◆ **Work to complete**
Copy each line of the records below that mentions the word "down".

◆ **Extracted records**
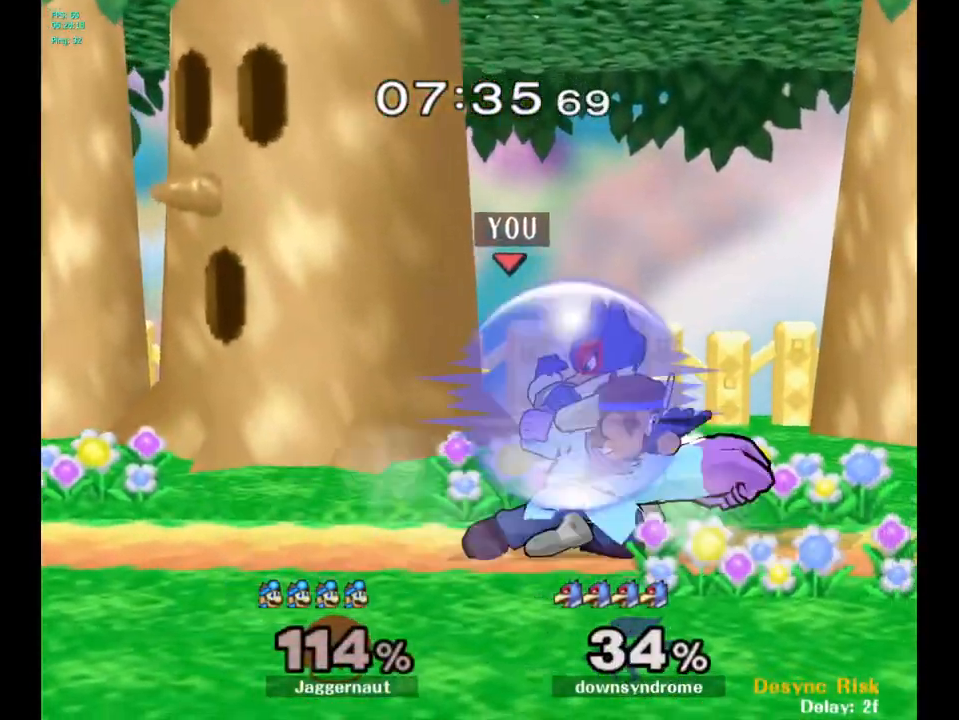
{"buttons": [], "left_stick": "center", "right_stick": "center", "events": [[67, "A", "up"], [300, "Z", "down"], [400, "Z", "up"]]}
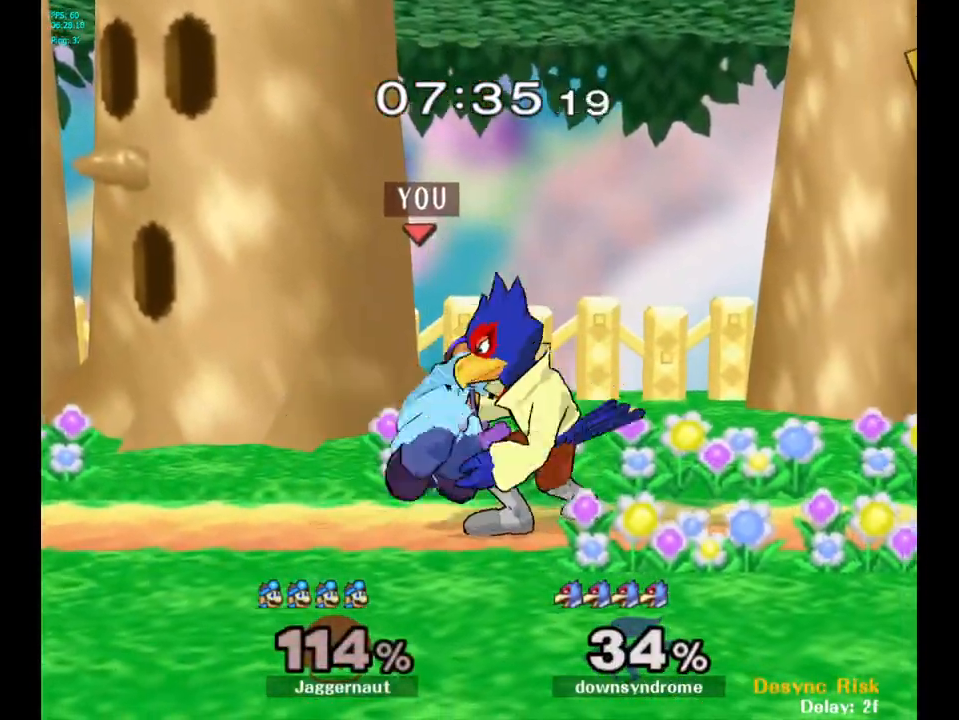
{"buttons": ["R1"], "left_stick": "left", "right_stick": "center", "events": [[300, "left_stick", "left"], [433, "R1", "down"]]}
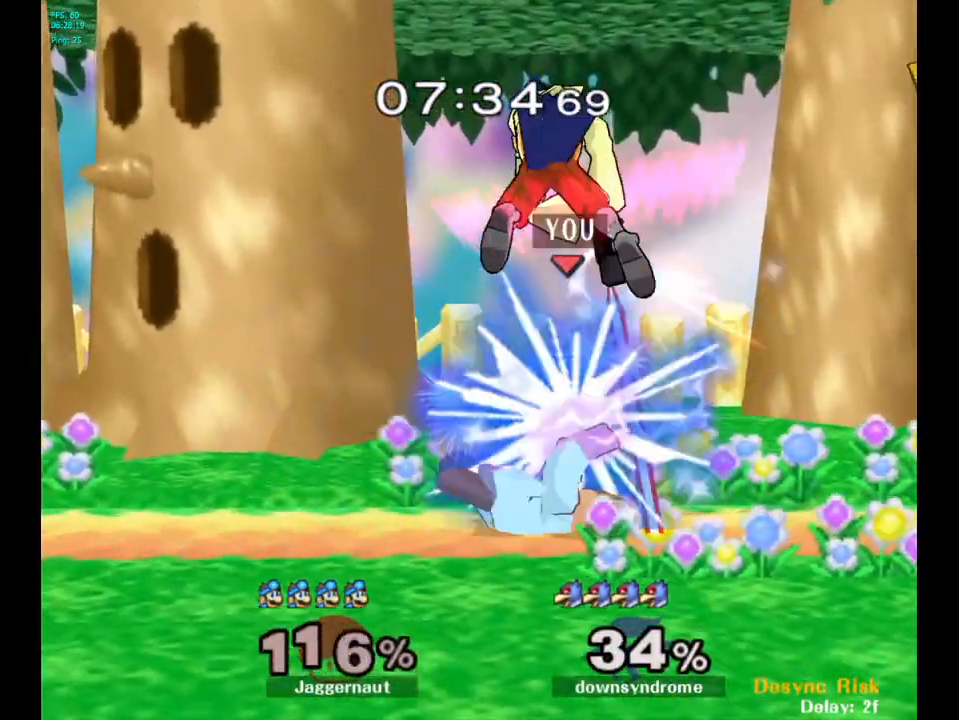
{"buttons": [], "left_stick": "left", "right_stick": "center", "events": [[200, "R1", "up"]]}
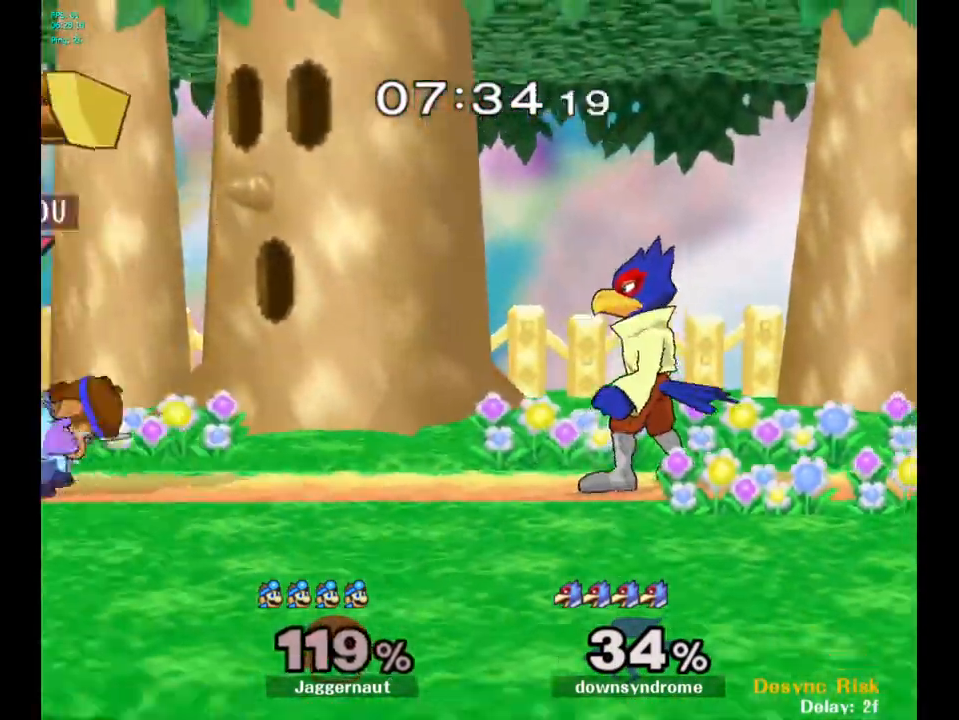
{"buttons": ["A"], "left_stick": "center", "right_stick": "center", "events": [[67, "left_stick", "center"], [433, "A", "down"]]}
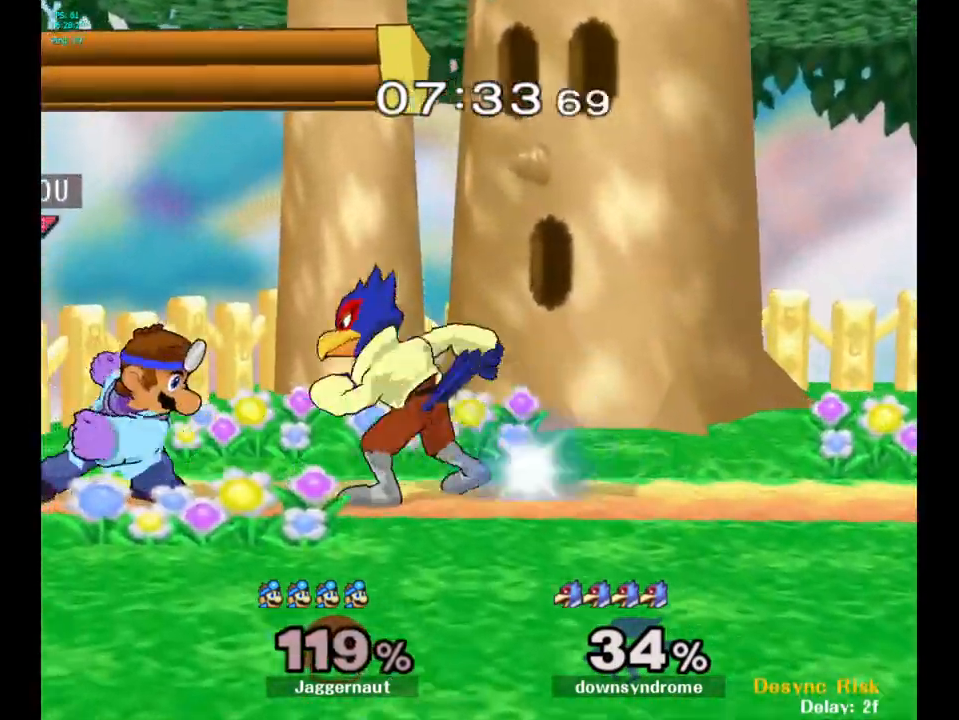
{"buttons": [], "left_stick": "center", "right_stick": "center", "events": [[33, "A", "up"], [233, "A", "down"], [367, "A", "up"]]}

◆ **Reply to the exercise**
{"buttons": [], "left_stick": "center", "right_stick": "center", "events": [[67, "A", "up"], [300, "Z", "down"], [400, "Z", "up"]]}
{"buttons": ["R1"], "left_stick": "left", "right_stick": "center", "events": [[300, "left_stick", "left"], [433, "R1", "down"]]}
{"buttons": ["A"], "left_stick": "center", "right_stick": "center", "events": [[67, "left_stick", "center"], [433, "A", "down"]]}
{"buttons": [], "left_stick": "center", "right_stick": "center", "events": [[33, "A", "up"], [233, "A", "down"], [367, "A", "up"]]}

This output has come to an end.